14 days ultra short-term debt funds giving 19%+ rate of return. What are the risks?
- Arun Sawhney
The simple annualized return of debt funds over the short term can be misleading. Always consider the absolute returns of a fund for periods less than 1 year. Ultra Short Duration Funds maintain a duration between 3 to 6 months. They are ideal for an investment horizon up to 1 year.
Looking at the low interest rate two years back, I had invested almost 80% of my retirement corpus in ICICI Balance Fund. My average cost is around Rs 28. Please advise. I can hold for another 5 Years.
- N K Chandak
We are clueless regarding the constituents of your portfolio, but 80% into one single fund is not ideal. While ICICI Equity & Debt Fund (erstwhile ICICI Balanced Fund) is a well-managed strategy, it is important to note that the fund will invest between 65-80% of the portfolio into equities. Given that you’re a retiree, we would ask you to consider your risk-return profile and more importantly your liquidity needs. If you are relying on your investments to generate a regular income for monthly expenses, we would urge you to reallocate a significant portion of your portfolio towards fixed income funds (65%) where returns are less volatile, and the balance in equity (35%) for growth.
You can invest into a mix of Ultra Short Duration, Short Duration, Corporate Bond, Large Cap and Multi Cap funds.
I am 40 years old. I want to accumulate Rs 2 crore in 15 years. Please guide me to the appropriate funds and the amount required every month to achieve my goal. Can I do an SIP for my 13-year old child?
- Hitesh Sawlani
- Corpus: 2 crore
- Investment period: 15 years
- Monthly SIP: Rs 40,000
- Asset Allocation: Equity:Debt = 70:30
- Fund Category Allocation: Large Cap/Multi Cap (40%), Mid cap (20%), Small Cap (10%), Short Duration/Corporate Bond (25%), Low duration (5%)
- Yearly Increase in SIP: 10%
Yes, you can register a SIP for your child as a sole holder with you as the guardian.
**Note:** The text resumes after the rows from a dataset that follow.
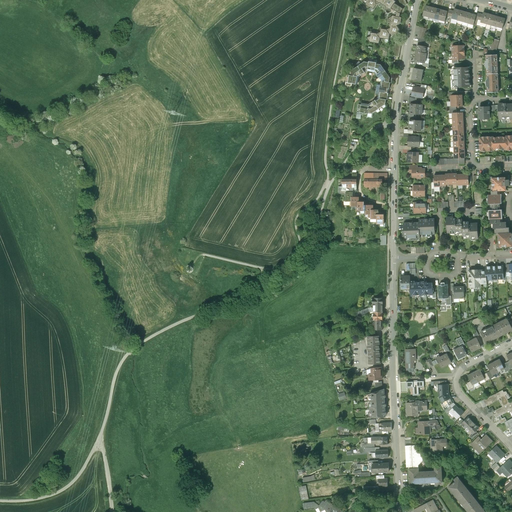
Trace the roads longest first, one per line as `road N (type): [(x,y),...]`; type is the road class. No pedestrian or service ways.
road 1 (track): [(257,289),(135,347),(115,374),(98,440),(79,475),(45,497),(0,501)]
road 2 (residential): [(393,259),(394,131),(414,0)]
road 3 (residential): [(399,511),(393,259)]
road 4 (track): [(395,125),(378,125),(356,147),(327,185),(306,255),(257,289)]
road 5 (residential): [(511,448),(456,385),(464,365),(511,341)]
I have been investing in SBI Bluechip and HDFC Hybrid Equity fund for the past 2 years. Which one must I stop?
- Subhadip
Both are well managed funds. SBI Bluechip is a large-cap oriented equity fund and has an excellent track record over the long term. HDFC Hybrid Equity invested 65-80% of the portfolio into equities with a large-cap bias and is an extremely well-managed strategy. Investing in equity can create significant wealth over the long run, but it is important for you to stay invested.